Back in January New Zealand Jazz lovers had been delighted to learn that Sonny Rollins would be in Wellington. This band was the sole International act performing in the (temporarily truncated) Wellington Jazz Festival. Sonny’s band is comprised of Bob Cranshaw (eb), Kobe Watkins (d) Sammy Figueroa (perc) Peter Bernstein (g). As there are very few of the great 50’s tenor players remaining among us, my friends and I knew that we had to fly to Wellington to catch the act and had booked early. It is lucky we did because the seats for the city’s Michael Fowler Center sold out quickly. In an already busy Jazz year, the Sonny Rollins concert was a headline event in the New Zealand Jazz Calendar and as Sonny had turned 80 recently this was not an opportunity to be squandered.
When the band came on stage there was an initial cheer and then a slight hush as Sonny emerged – bent over and shuffling painfully. We collectively held our breath as he shuffled to the microphone and uttered a few words. Then a deafening roar of approval went up as the 80 year old put the golden saxophone to his lips. It was as if a miracle had occurred because he appeared to grow in stature and from the very first note he was rejuvenated. He played with a force and virility that would have been surprising in a 20 year old let alone an 80 year old. This was the Sonny of old. The Saxophone Colossus of Brooklyn Bridge fame was again defying the gods of music; mocking them for trying silence him with age.
The band launched straight into the first number ‘D.Cherry’ which was hard driving and heavily accented by the powerful rhythm section. Allowing only a 10 second break for the applause they ripped into the second number and apart from a short introduction well into the concert there were few song announcements (nor an intermission). This was the Sonny Rollins who had earned immeasurable respect over a lifetime of performance; powerfully taking the music to the edge of the possible. Perhaps not always a pretty sound but absolutely typical of his vigorous, relentless improvising. Sonny goes straight to the heart of a tune and then mines it for every ounce of meaning as he tells his story. I recall a friend saying that his playing is like a dog gnawing on a bone until every morsel is gone.
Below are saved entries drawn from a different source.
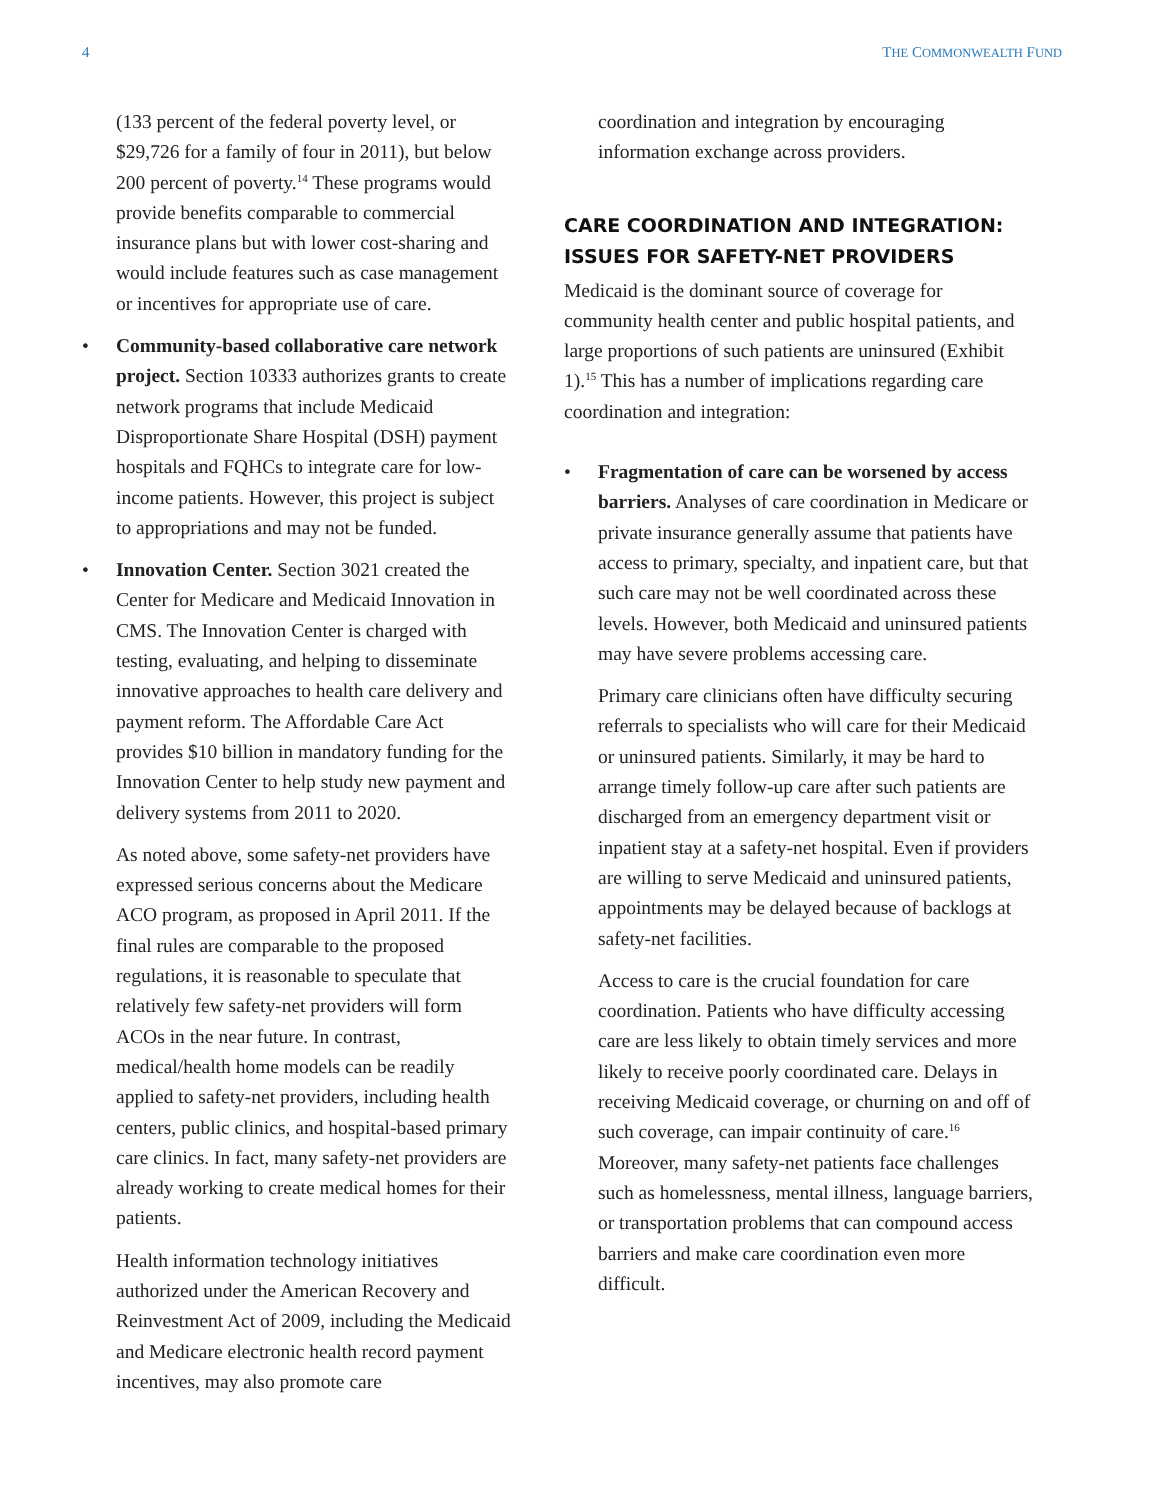4 THE COMMONWEALTH FUND
(133 percent of the federal poverty level, or $29,726 for a family of four in 2011), but below 200 percent of poverty.<sup>14</sup> These programs would provide benefits comparable to commercial insurance plans but with lower cost-sharing and would include features such as case management or incentives for appropriate use of care.
• Community-based collaborative care network project. Section 10333 authorizes grants to create network programs that include Medicaid Disproportionate Share Hospital (DSH) payment hospitals and FQHCs to integrate care for low-income patients. However, this project is subject to appropriations and may not be funded.
• Innovation Center. Section 3021 created the Center for Medicare and Medicaid Innovation in CMS. The Innovation Center is charged with testing, evaluating, and helping to disseminate innovative approaches to health care delivery and payment reform. The Affordable Care Act provides $10 billion in mandatory funding for the Innovation Center to help study new payment and delivery systems from 2011 to 2020.
As noted above, some safety-net providers have expressed serious concerns about the Medicare ACO program, as proposed in April 2011. If the final rules are comparable to the proposed regulations, it is reasonable to speculate that relatively few safety-net providers will form ACOs in the near future. In contrast, medical/health home models can be readily applied to safety-net providers, including health centers, public clinics, and hospital-based primary care clinics. In fact, many safety-net providers are already working to create medical homes for their patients.
Health information technology initiatives authorized under the American Recovery and Reinvestment Act of 2009, including the Medicaid and Medicare electronic health record payment incentives, may also promote care
coordination and integration by encouraging information exchange across providers.
CARE COORDINATION AND INTEGRATION: ISSUES FOR SAFETY-NET PROVIDERS
Medicaid is the dominant source of coverage for community health center and public hospital patients, and large proportions of such patients are uninsured (Exhibit 1).<sup>15</sup> This has a number of implications regarding care coordination and integration:
• Fragmentation of care can be worsened by access barriers. Analyses of care coordination in Medicare or private insurance generally assume that patients have access to primary, specialty, and inpatient care, but that such care may not be well coordinated across these levels. However, both Medicaid and uninsured patients may have severe problems accessing care.
Primary care clinicians often have difficulty securing referrals to specialists who will care for their Medicaid or uninsured patients. Similarly, it may be hard to arrange timely follow-up care after such patients are discharged from an emergency department visit or inpatient stay at a safety-net hospital. Even if providers are willing to serve Medicaid and uninsured patients, appointments may be delayed because of backlogs at safety-net facilities.
Access to care is the crucial foundation for care coordination. Patients who have difficulty accessing care are less likely to obtain timely services and more likely to receive poorly coordinated care. Delays in receiving Medicaid coverage, or churning on and off of such coverage, can impair continuity of care.<sup>16</sup> Moreover, many safety-net patients face challenges such as homelessness, mental illness, language barriers, or transportation problems that can compound access barriers and make care coordination even more difficult.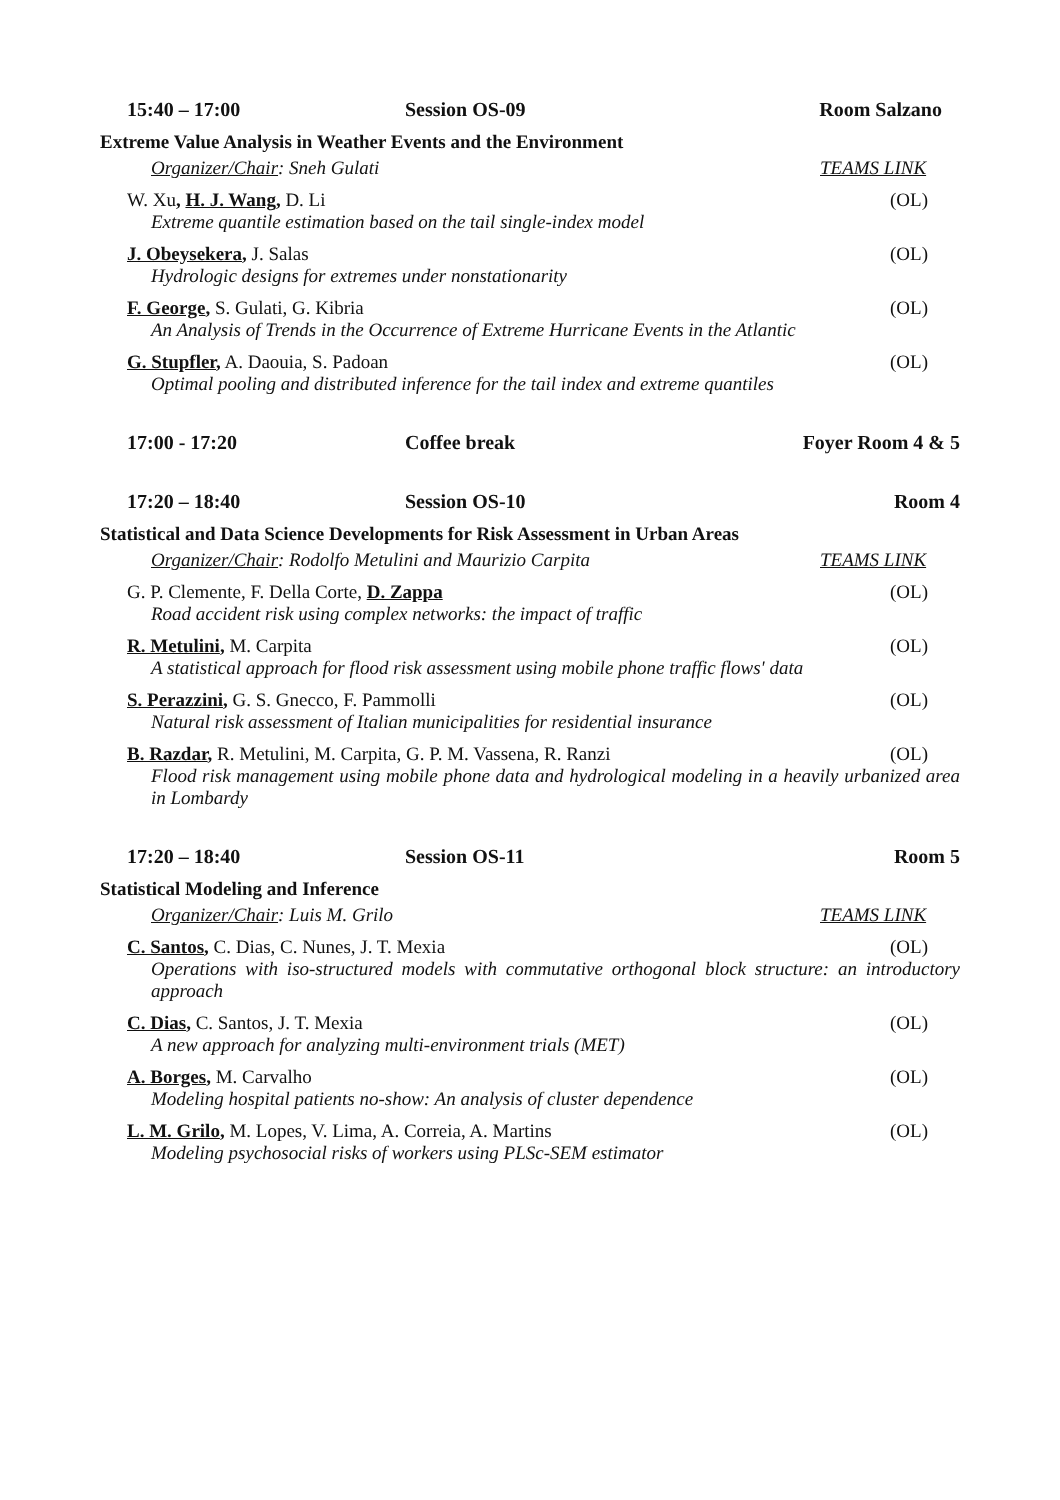15:40 – 17:00 Session OS-09 Room Salzano
Extreme Value Analysis in Weather Events and the Environment
Organizer/Chair: Sneh Gulati TEAMS LINK
W. Xu, H. J. Wang, D. Li (OL)
Extreme quantile estimation based on the tail single-index model
J. Obeysekera, J. Salas (OL)
Hydrologic designs for extremes under nonstationarity
F. George, S. Gulati, G. Kibria (OL)
An Analysis of Trends in the Occurrence of Extreme Hurricane Events in the Atlantic
G. Stupfler, A. Daouia, S. Padoan (OL)
Optimal pooling and distributed inference for the tail index and extreme quantiles
17:00 - 17:20 Coffee break Foyer Room 4 & 5
17:20 – 18:40 Session OS-10 Room 4
Statistical and Data Science Developments for Risk Assessment in Urban Areas
Organizer/Chair: Rodolfo Metulini and Maurizio Carpita TEAMS LINK
G. P. Clemente, F. Della Corte, D. Zappa (OL)
Road accident risk using complex networks: the impact of traffic
R. Metulini, M. Carpita (OL)
A statistical approach for flood risk assessment using mobile phone traffic flows' data
S. Perazzini, G. S. Gnecco, F. Pammolli (OL)
Natural risk assessment of Italian municipalities for residential insurance
B. Razdar, R. Metulini, M. Carpita, G. P. M. Vassena, R. Ranzi (OL)
Flood risk management using mobile phone data and hydrological modeling in a heavily urbanized area in Lombardy
17:20 – 18:40 Session OS-11 Room 5
Statistical Modeling and Inference
Organizer/Chair: Luis M. Grilo TEAMS LINK
C. Santos, C. Dias, C. Nunes, J. T. Mexia (OL)
Operations with iso-structured models with commutative orthogonal block structure: an introductory approach
C. Dias, C. Santos, J. T. Mexia (OL)
A new approach for analyzing multi-environment trials (MET)
A. Borges, M. Carvalho (OL)
Modeling hospital patients no-show: An analysis of cluster dependence
L. M. Grilo, M. Lopes, V. Lima, A. Correia, A. Martins (OL)
Modeling psychosocial risks of workers using PLSc-SEM estimator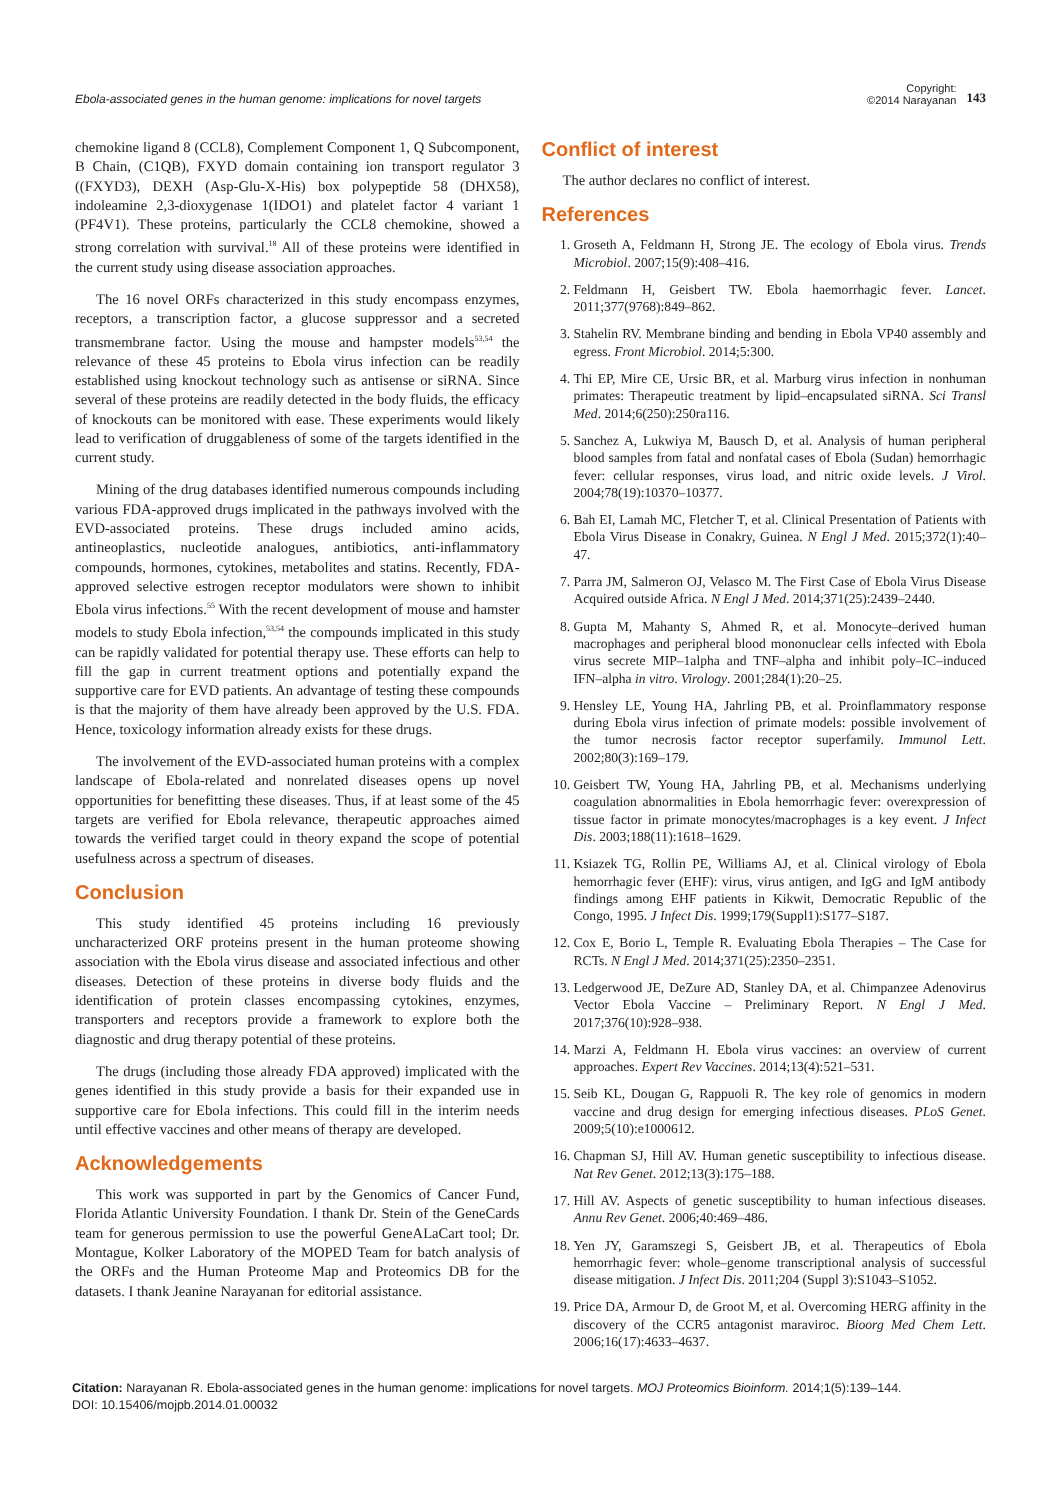Ebola-associated genes in the human genome: implications for novel targets
Copyright:
©2014 Narayanan
143
chemokine ligand 8 (CCL8), Complement Component 1, Q Subcomponent, B Chain, (C1QB), FXYD domain containing ion transport regulator 3 ((FXYD3), DEXH (Asp-Glu-X-His) box polypeptide 58 (DHX58), indoleamine 2,3-dioxygenase 1(IDO1) and platelet factor 4 variant 1 (PF4V1). These proteins, particularly the CCL8 chemokine, showed a strong correlation with survival.<sup>18</sup> All of these proteins were identified in the current study using disease association approaches.
The 16 novel ORFs characterized in this study encompass enzymes, receptors, a transcription factor, a glucose suppressor and a secreted transmembrane factor. Using the mouse and hampster models<sup>53,54</sup> the relevance of these 45 proteins to Ebola virus infection can be readily established using knockout technology such as antisense or siRNA. Since several of these proteins are readily detected in the body fluids, the efficacy of knockouts can be monitored with ease. These experiments would likely lead to verification of druggableness of some of the targets identified in the current study.
Mining of the drug databases identified numerous compounds including various FDA-approved drugs implicated in the pathways involved with the EVD-associated proteins. These drugs included amino acids, antineoplastics, nucleotide analogues, antibiotics, anti-inflammatory compounds, hormones, cytokines, metabolites and statins. Recently, FDA-approved selective estrogen receptor modulators were shown to inhibit Ebola virus infections.<sup>55</sup> With the recent development of mouse and hamster models to study Ebola infection,<sup>53,54</sup> the compounds implicated in this study can be rapidly validated for potential therapy use. These efforts can help to fill the gap in current treatment options and potentially expand the supportive care for EVD patients. An advantage of testing these compounds is that the majority of them have already been approved by the U.S. FDA. Hence, toxicology information already exists for these drugs.
The involvement of the EVD-associated human proteins with a complex landscape of Ebola-related and nonrelated diseases opens up novel opportunities for benefitting these diseases. Thus, if at least some of the 45 targets are verified for Ebola relevance, therapeutic approaches aimed towards the verified target could in theory expand the scope of potential usefulness across a spectrum of diseases.
Conclusion
This study identified 45 proteins including 16 previously uncharacterized ORF proteins present in the human proteome showing association with the Ebola virus disease and associated infectious and other diseases. Detection of these proteins in diverse body fluids and the identification of protein classes encompassing cytokines, enzymes, transporters and receptors provide a framework to explore both the diagnostic and drug therapy potential of these proteins.
The drugs (including those already FDA approved) implicated with the genes identified in this study provide a basis for their expanded use in supportive care for Ebola infections. This could fill in the interim needs until effective vaccines and other means of therapy are developed.
Acknowledgements
This work was supported in part by the Genomics of Cancer Fund, Florida Atlantic University Foundation. I thank Dr. Stein of the GeneCards team for generous permission to use the powerful GeneALaCart tool; Dr. Montague, Kolker Laboratory of the MOPED Team for batch analysis of the ORFs and the Human Proteome Map and Proteomics DB for the datasets. I thank Jeanine Narayanan for editorial assistance.
Conflict of interest
The author declares no conflict of interest.
References
1. Groseth A, Feldmann H, Strong JE. The ecology of Ebola virus. Trends Microbiol. 2007;15(9):408–416.
2. Feldmann H, Geisbert TW. Ebola haemorrhagic fever. Lancet. 2011;377(9768):849–862.
3. Stahelin RV. Membrane binding and bending in Ebola VP40 assembly and egress. Front Microbiol. 2014;5:300.
4. Thi EP, Mire CE, Ursic BR, et al. Marburg virus infection in nonhuman primates: Therapeutic treatment by lipid–encapsulated siRNA. Sci Transl Med. 2014;6(250):250ra116.
5. Sanchez A, Lukwiya M, Bausch D, et al. Analysis of human peripheral blood samples from fatal and nonfatal cases of Ebola (Sudan) hemorrhagic fever: cellular responses, virus load, and nitric oxide levels. J Virol. 2004;78(19):10370–10377.
6. Bah EI, Lamah MC, Fletcher T, et al. Clinical Presentation of Patients with Ebola Virus Disease in Conakry, Guinea. N Engl J Med. 2015;372(1):40–47.
7. Parra JM, Salmeron OJ, Velasco M. The First Case of Ebola Virus Disease Acquired outside Africa. N Engl J Med. 2014;371(25):2439–2440.
8. Gupta M, Mahanty S, Ahmed R, et al. Monocyte–derived human macrophages and peripheral blood mononuclear cells infected with Ebola virus secrete MIP–1alpha and TNF–alpha and inhibit poly–IC–induced IFN–alpha in vitro. Virology. 2001;284(1):20–25.
9. Hensley LE, Young HA, Jahrling PB, et al. Proinflammatory response during Ebola virus infection of primate models: possible involvement of the tumor necrosis factor receptor superfamily. Immunol Lett. 2002;80(3):169–179.
10. Geisbert TW, Young HA, Jahrling PB, et al. Mechanisms underlying coagulation abnormalities in Ebola hemorrhagic fever: overexpression of tissue factor in primate monocytes/macrophages is a key event. J Infect Dis. 2003;188(11):1618–1629.
11. Ksiazek TG, Rollin PE, Williams AJ, et al. Clinical virology of Ebola hemorrhagic fever (EHF): virus, virus antigen, and IgG and IgM antibody findings among EHF patients in Kikwit, Democratic Republic of the Congo, 1995. J Infect Dis. 1999;179(Suppl1):S177–S187.
12. Cox E, Borio L, Temple R. Evaluating Ebola Therapies – The Case for RCTs. N Engl J Med. 2014;371(25):2350–2351.
13. Ledgerwood JE, DeZure AD, Stanley DA, et al. Chimpanzee Adenovirus Vector Ebola Vaccine – Preliminary Report. N Engl J Med. 2017;376(10):928–938.
14. Marzi A, Feldmann H. Ebola virus vaccines: an overview of current approaches. Expert Rev Vaccines. 2014;13(4):521–531.
15. Seib KL, Dougan G, Rappuoli R. The key role of genomics in modern vaccine and drug design for emerging infectious diseases. PLoS Genet. 2009;5(10):e1000612.
16. Chapman SJ, Hill AV. Human genetic susceptibility to infectious disease. Nat Rev Genet. 2012;13(3):175–188.
17. Hill AV. Aspects of genetic susceptibility to human infectious diseases. Annu Rev Genet. 2006;40:469–486.
18. Yen JY, Garamszegi S, Geisbert JB, et al. Therapeutics of Ebola hemorrhagic fever: whole–genome transcriptional analysis of successful disease mitigation. J Infect Dis. 2011;204 (Suppl 3):S1043–S1052.
19. Price DA, Armour D, de Groot M, et al. Overcoming HERG affinity in the discovery of the CCR5 antagonist maraviroc. Bioorg Med Chem Lett. 2006;16(17):4633–4637.
Citation: Narayanan R. Ebola-associated genes in the human genome: implications for novel targets. MOJ Proteomics Bioinform. 2014;1(5):139‒144.
DOI: 10.15406/mojpb.2014.01.00032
The band had quickly hit their stride and were soon playing in lockstep. What could not be denied though was that Sonny was more than the sum of the bands parts. The versatile Bob Cranshaw is a well known bass player and he lived up to expectations. The other musician I knew and rated was guitarist Peter Bernstein. Peter has recorded as a leader a number of times and he is a regular fixture around the New York scene – especially with organ/guitar/drum trio’s in Manhattan clubs like ‘Smoke‘. I would have liked Peter brought further forward in the mix, as his driving powerful lines are well worth hearing, but competing against the powerful drummer and the well miked-up percussionist was left to Sonny. His powerhouse tenor sound rode over the top of the two with apparent ease. The standout number for me was the ‘Annie get your gun’ (Irving Berlin) show tune ‘They say its wonderful’; which was…. wonderful. Tiring after two energised hours; Sonny said goodnight and launched into ‘Don’t stop the carnival’, which sometimes quoted from his legendary calypso ‘St Thomas’. The set list from the two hours plus concert was as follows: D. Cherry, Patanjali, Blue Gardenia, Serenade, Newark News, They Say It’s Wonderful, Tenor Madness and Don’t Stop the Carnival.
Sour note: As grateful as I was to Wellington for hosting Sonny, I am still annoyed at the funders for canceling the fuller Wellington International Jazz Festival this year. I hope they realise how wonderful the last one was and never make that mistake again. Rugby should never be allowed to negate such an important music festival – sport and music can co-exist if allowed to.